Provided material ->
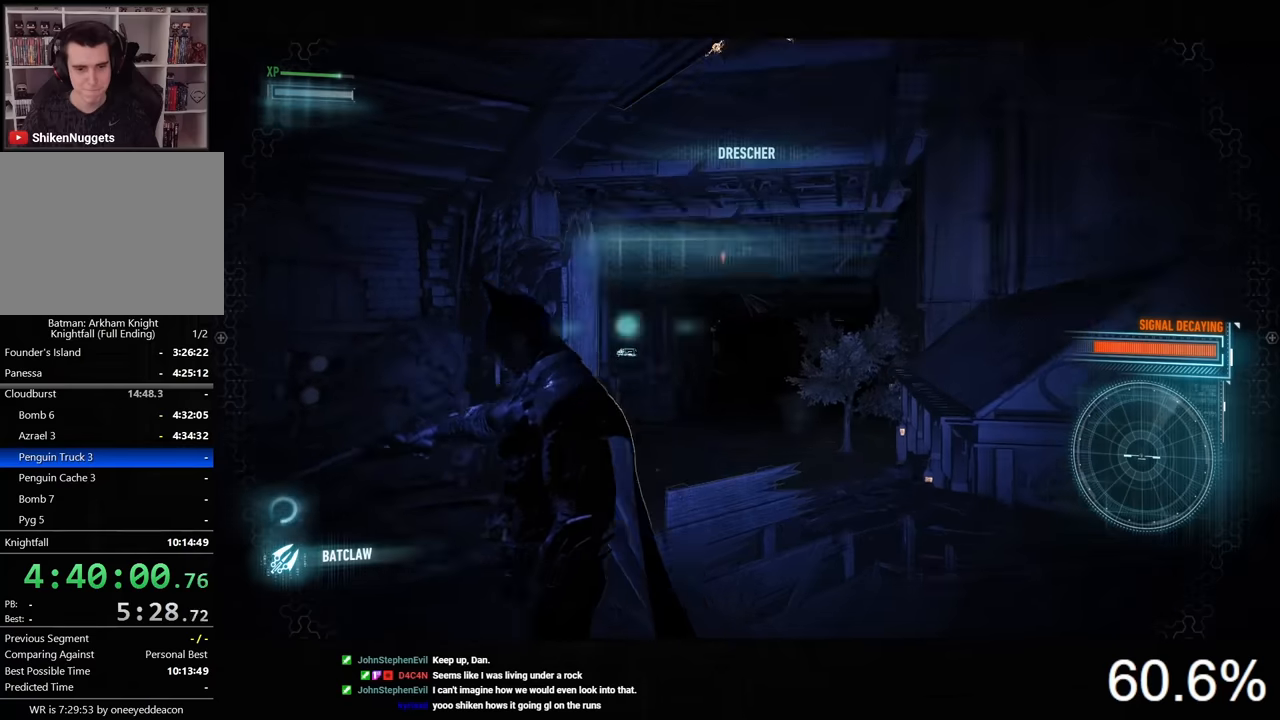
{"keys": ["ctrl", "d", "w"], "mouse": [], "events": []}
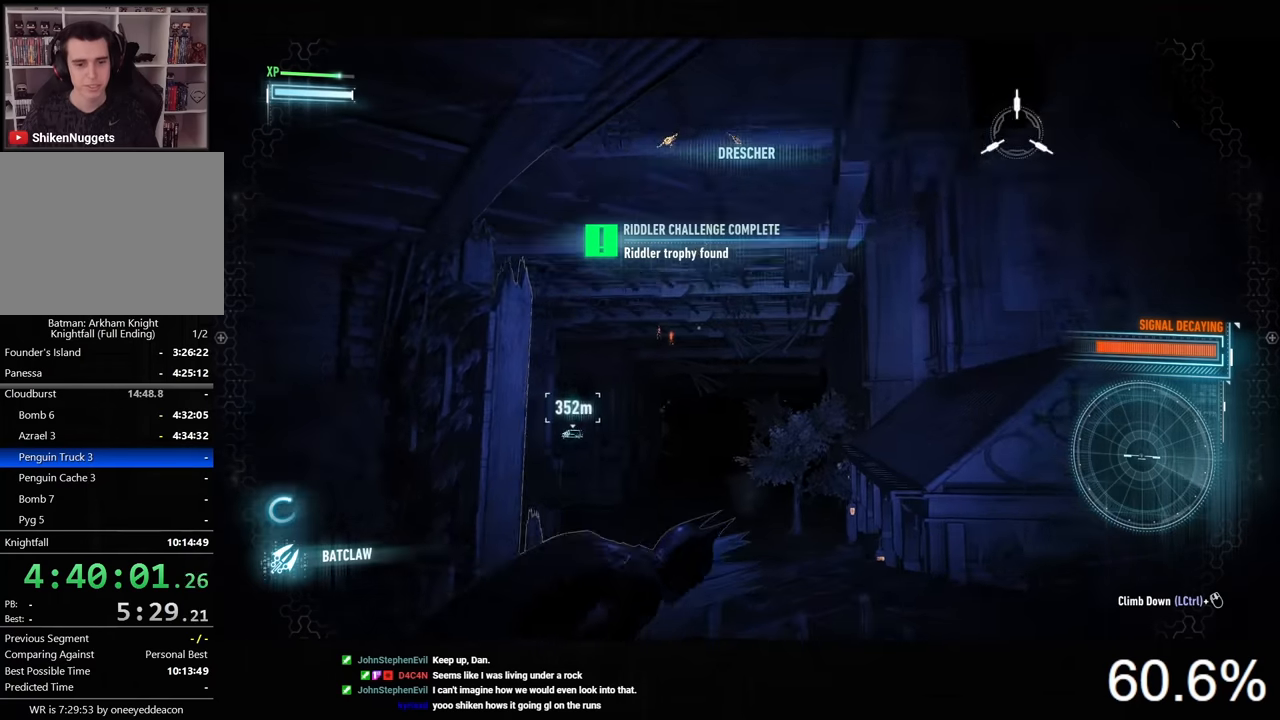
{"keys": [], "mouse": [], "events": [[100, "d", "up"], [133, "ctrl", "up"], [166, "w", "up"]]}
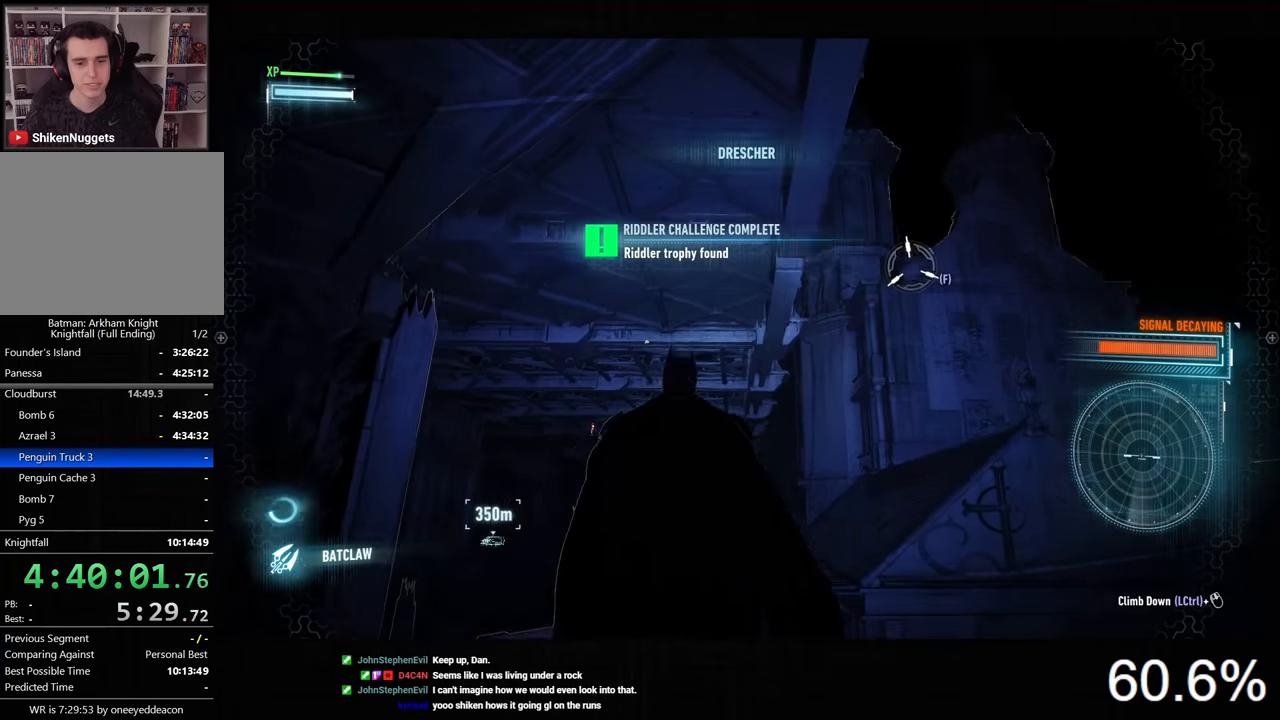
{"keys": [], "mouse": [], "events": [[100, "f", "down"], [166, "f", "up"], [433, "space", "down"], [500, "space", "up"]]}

Task -> Please write out every line of the listing above exactly, and leave the images behind.

Result below ->
{"keys": ["ctrl", "d", "w"], "mouse": [], "events": []}
{"keys": [], "mouse": [], "events": [[100, "d", "up"], [133, "ctrl", "up"], [166, "w", "up"]]}
{"keys": [], "mouse": [], "events": [[100, "f", "down"], [166, "f", "up"], [433, "space", "down"], [500, "space", "up"]]}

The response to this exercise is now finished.